If emaciation depends on a deficiency of sugar, that may be freely fed along with richly amylaceous food, and the liver may be stimulated to increased glycogenesis, by stimulants such as chloroform, ammonia, or ether, and by a moderate use of carbonate of soda or other alkalies. Ether has in addition a stimulating effect on the pancreas and will tend to increase that ferment which stimulates the liver to its glycogenic work. Mild laxatives and cholagogues will second this, such as small doses of podophyllin, taraxacum, nitro-muriatic acid, chloride or bromide of ammonium, plenty of pure air, abundance of green or aqueous food, and plenty of pure drinking water. Finally moderate exercise, by increasing the aspiratory action of the chest and thereby accelerating the hepatic circulation is a material stimulant of the glycolytic function. Bitter and other tonics are contributions to the same object and should not be neglected.
SECONDARY OR REMOTE RESULTS OF LIVER DISEASE.
In gout: Arrest of oxidation of proteids into urea. Deposits of biurate of lime on joints, and other disorders. Urinary calculi containing urates, cystine, xanthine, etc., also from imperfect oxidation of albuminoids. Oxalic acid represents a similar arrest. Kidney degenerations from irritating urates and oxalates. Fatty kidney from excessive glycogenesis. Digestive disorders from excess or deficiency of bile or torpid liver. Nervous disorders, dullness, lameness, vertigo, spasms, irritability from hepatic inactivity and resulting poisons. Sore throat and bronchitis from hepatic derangement. Skin eruptions in tardy or imperfect action of the liver. Treatment: Abundant water, succulent vegetables, ensilage, fresh grains, balanced ration, in carnivora and omnivora oat meal, buttermilk, clear meat juice, avoid sweets, gravies, spiced animal food. Dangers for pampered horses, dogs, and old improved meat producing animals. Open air exercise. Laxatives with alkalies, salines, mercurous and mercuric chloride, pilocarpin, chlorides, iodides, bromides, nitro-muriatic acid, ipecacuan, euonymus, bitters.
Among the many secondary results of hepatic disorder, and which are habitually described as affections of other organs a few may be mentioned as indicating the wide range of influence exercised by the liver in disease as well as in health.
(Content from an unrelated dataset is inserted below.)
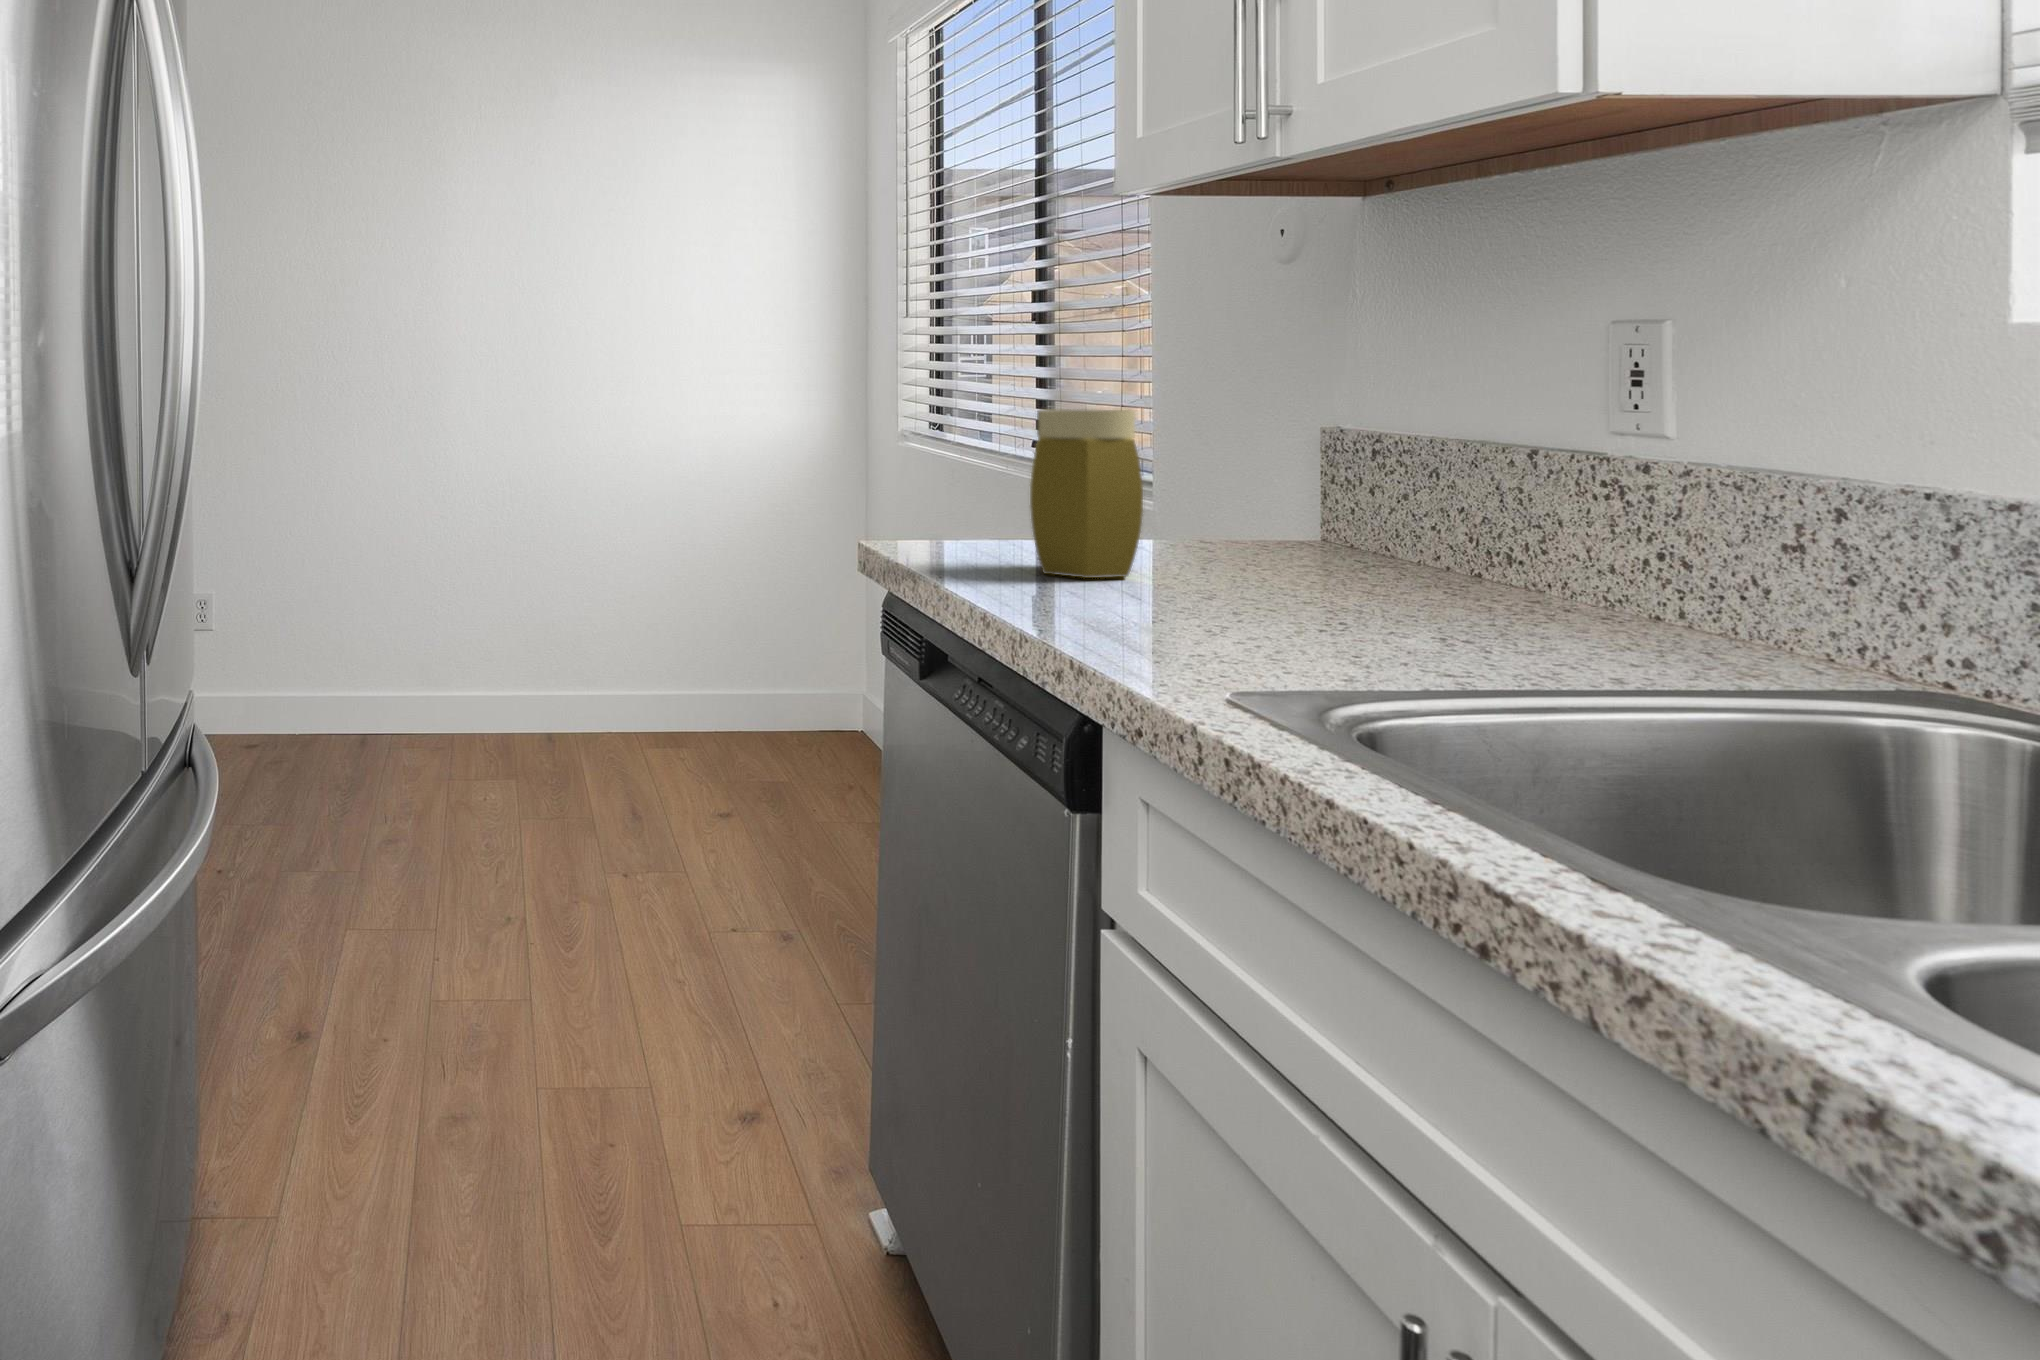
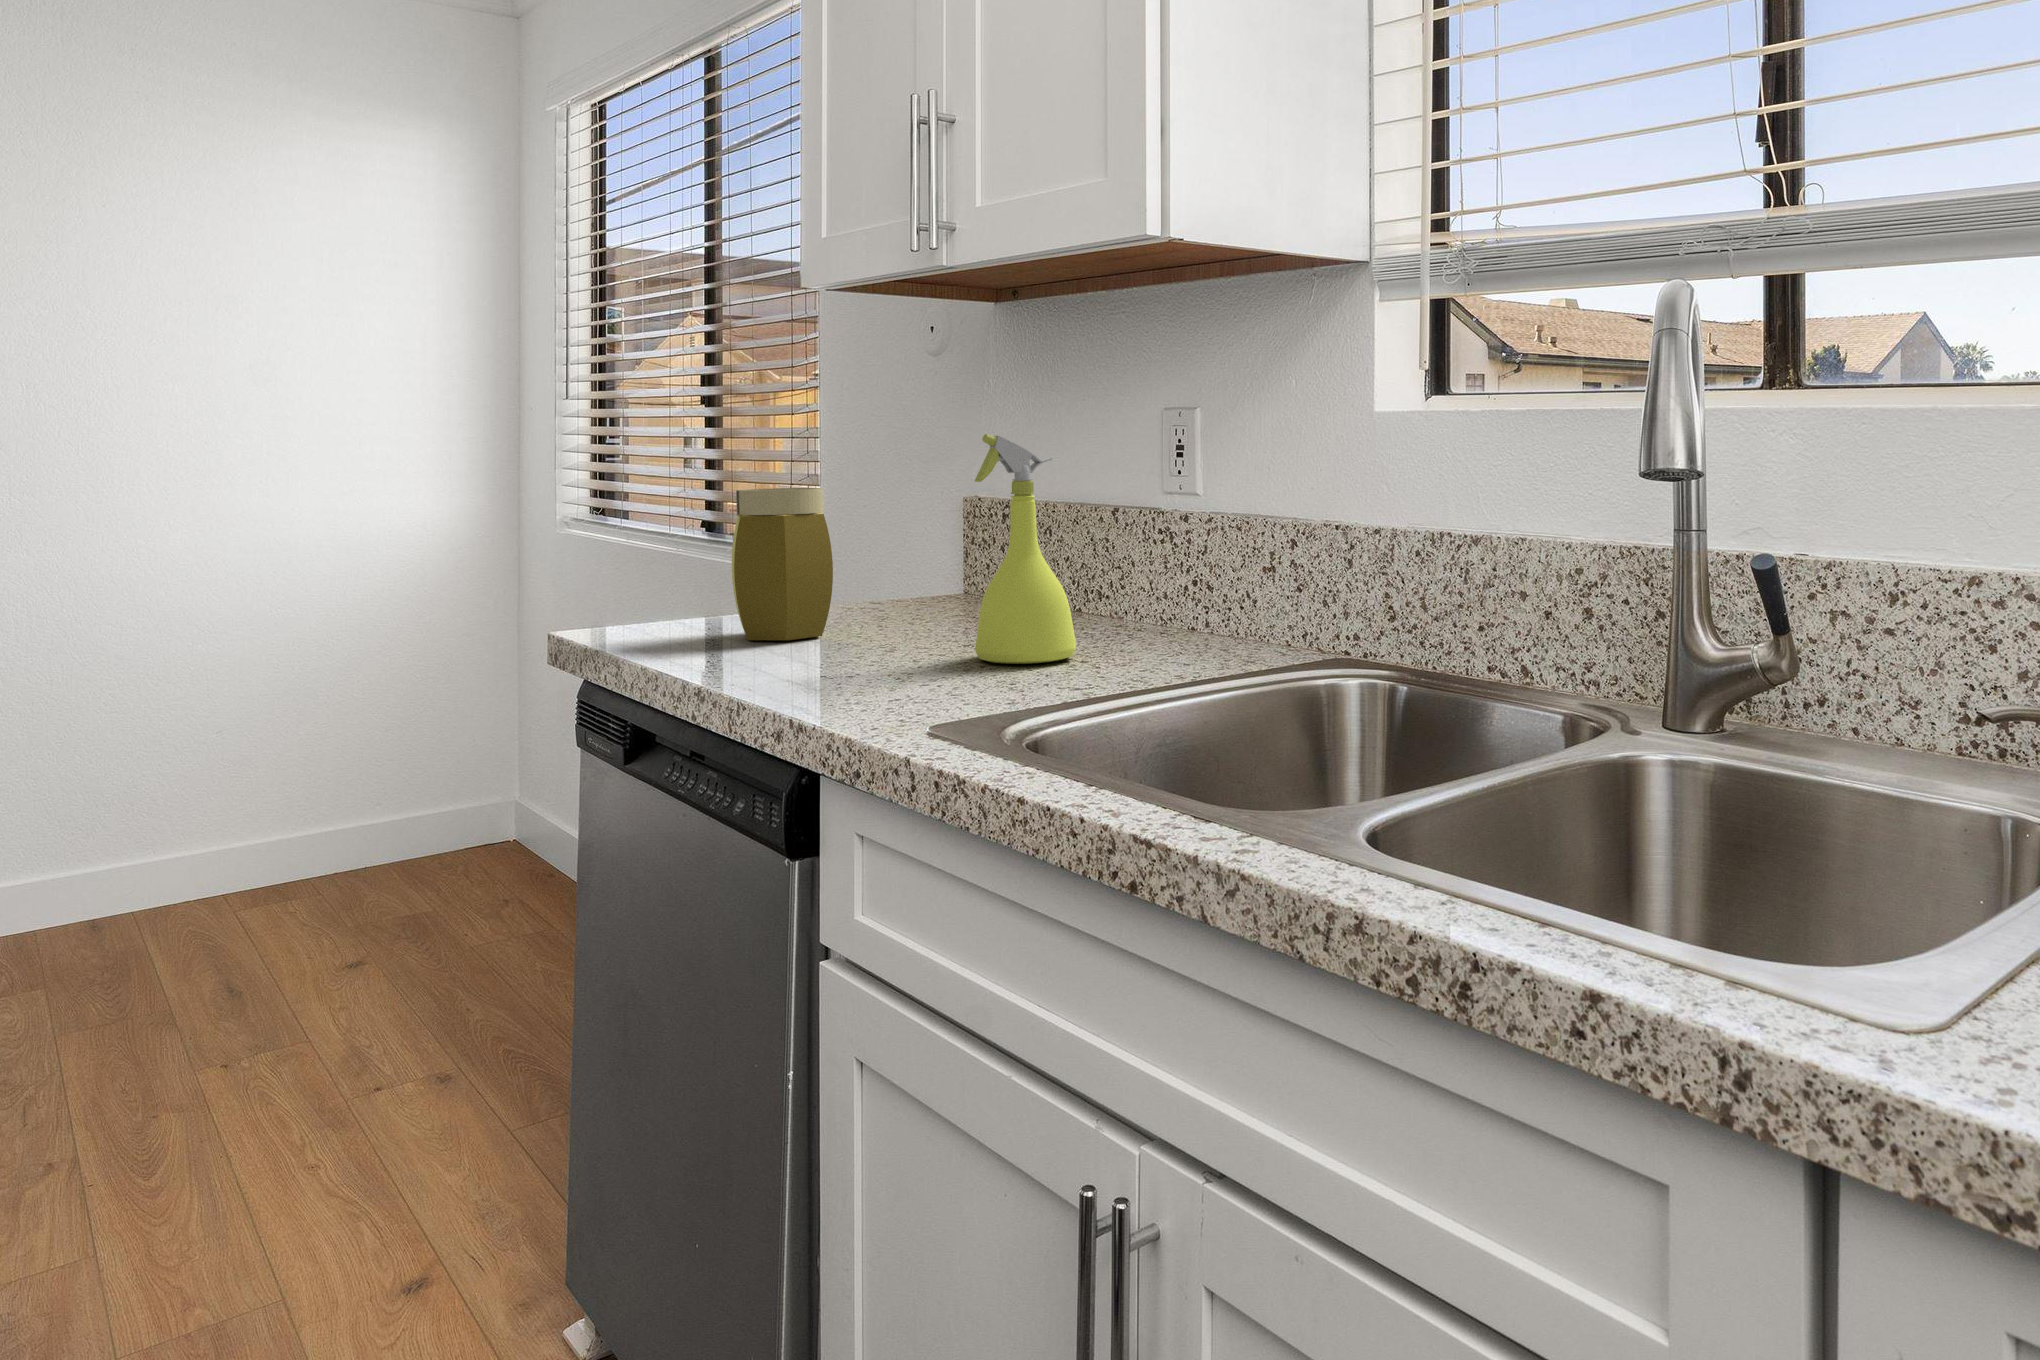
spray bottle: none [1313,349,1457,636] -> present [975,434,1076,664]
Gout as it appears in fowls and omnivora is directly due to the arrest of the transformation of the albuminoids into urea. Circulating in the system in the form of the less perfectly oxidized and less soluble uric acid, it determines deposits of biurate of lime around the joints, with local inflammations, and disorders of circulation and innervation, and altered spirit, temper, etc.
Urinary calculi in the same animals, are composed largely of urate of lime, cystine, xanthine and other nitrogenous products representing various stages of oxidation short of the final transition into urea and ammonia. Recognizing the active rôle which the urinary bacteria fill in this respect we must still acknowledge the great importance, as causative agents, of an excess in the urine of these comparatively insoluble products.